> **What the task asks**
For the listing below, count the lines that contain "года" and report only the number.

━━━ Excerpted data

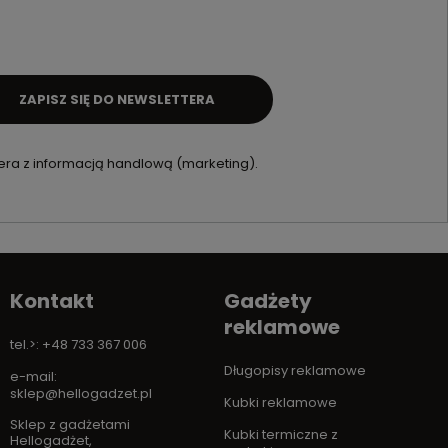
ZAPISZ SIĘ DO NEWSLETTERA
ra z informacją handlową (marketing).
Kontakt
Gadżety
reklamowe
tel.>: +48 733 367 006
Długopisy reklamowe
e-mail:
sklep@hellogadzet.pl
Kubki reklamowe
Sklep z gadżetami
Kubki termiczne z
Hellogadżet
,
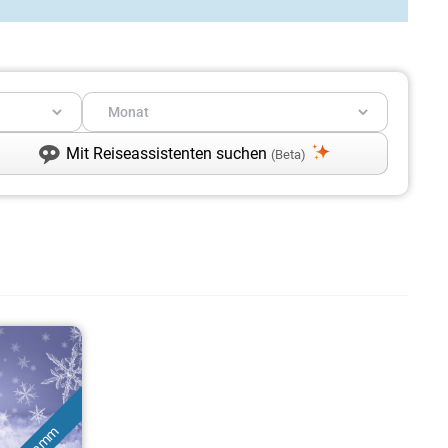
Mit Reiseassistenten suchen
(Beta)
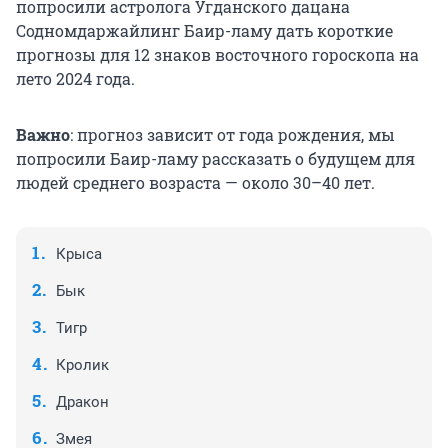
попросили астролога Угданского дацана
Содномдаржайлинг Баир-ламу дать короткие
прогнозы для 12 знаков восточного гороскопа на
лето 2024 года.
Важно
: прогноз зависит от года рождения, мы
попросили Баир-ламу рассказать о будущем для
людей среднего возраста — около 30–40 лет.
Крыса
Бык
Тигр
Кролик
Дракон
Змея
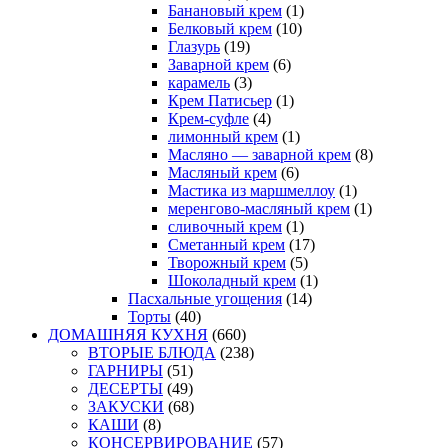
Банановый крем
(1)
Белковый крем
(10)
Глазурь
(19)
Заварной крем
(6)
карамель
(3)
Крем Патисьер
(1)
Крем-суфле
(4)
лимонный крем
(1)
Масляно — заварной крем
(8)
Масляный крем
(6)
Мастика из маршмеллоу
(1)
меренгово-масляный крем
(1)
сливочный крем
(1)
Сметанный крем
(17)
Творожный крем
(5)
Шоколадный крем
(1)
Пасхальные угощения
(14)
Торты
(40)
ДОМАШНЯЯ КУХНЯ
(660)
ВТОРЫЕ БЛЮДА
(238)
ГАРНИРЫ
(51)
ДЕСЕРТЫ
(49)
ЗАКУСКИ
(68)
КАШИ
(8)
КОНСЕРВИРОВАНИЕ
(57)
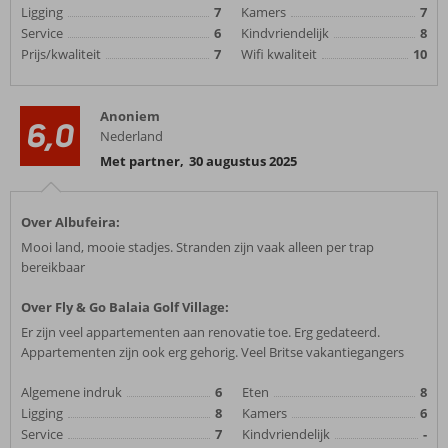
Ligging
7
Kamers
7
Service
6
Kindvriendelijk
8
Prijs/kwaliteit
7
Wifi kwaliteit
10
Anoniem
6,0
Nederland
Met partner
,
30 augustus 2025
Over Albufeira:
Mooi land, mooie stadjes. Stranden zijn vaak alleen per trap
bereikbaar
Over Fly & Go Balaia Golf Village:
Er zijn veel appartementen aan renovatie toe. Erg gedateerd.
Appartementen zijn ook erg gehorig. Veel Britse vakantiegangers
Algemene indruk
6
Eten
8
Ligging
8
Kamers
6
Service
7
Kindvriendelijk
-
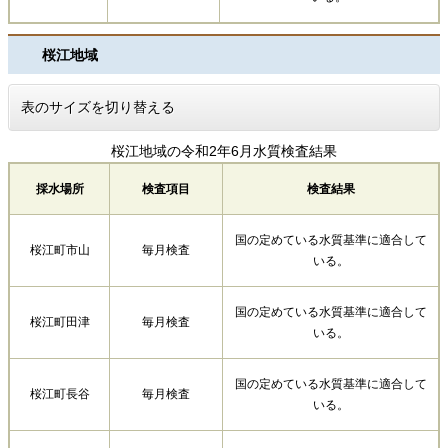
桜江地域
表のサイズを切り替える
桜江地域の令和2年6月水質検査結果
採水場所
検査項目
検査結果
国の定めている水質基準に適合して
桜江町市山
毎月検査
いる。
国の定めている水質基準に適合して
桜江町田津
毎月検査
いる。
国の定めている水質基準に適合して
桜江町長谷
毎月検査
いる。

━━━━━━

> **Written solution**
2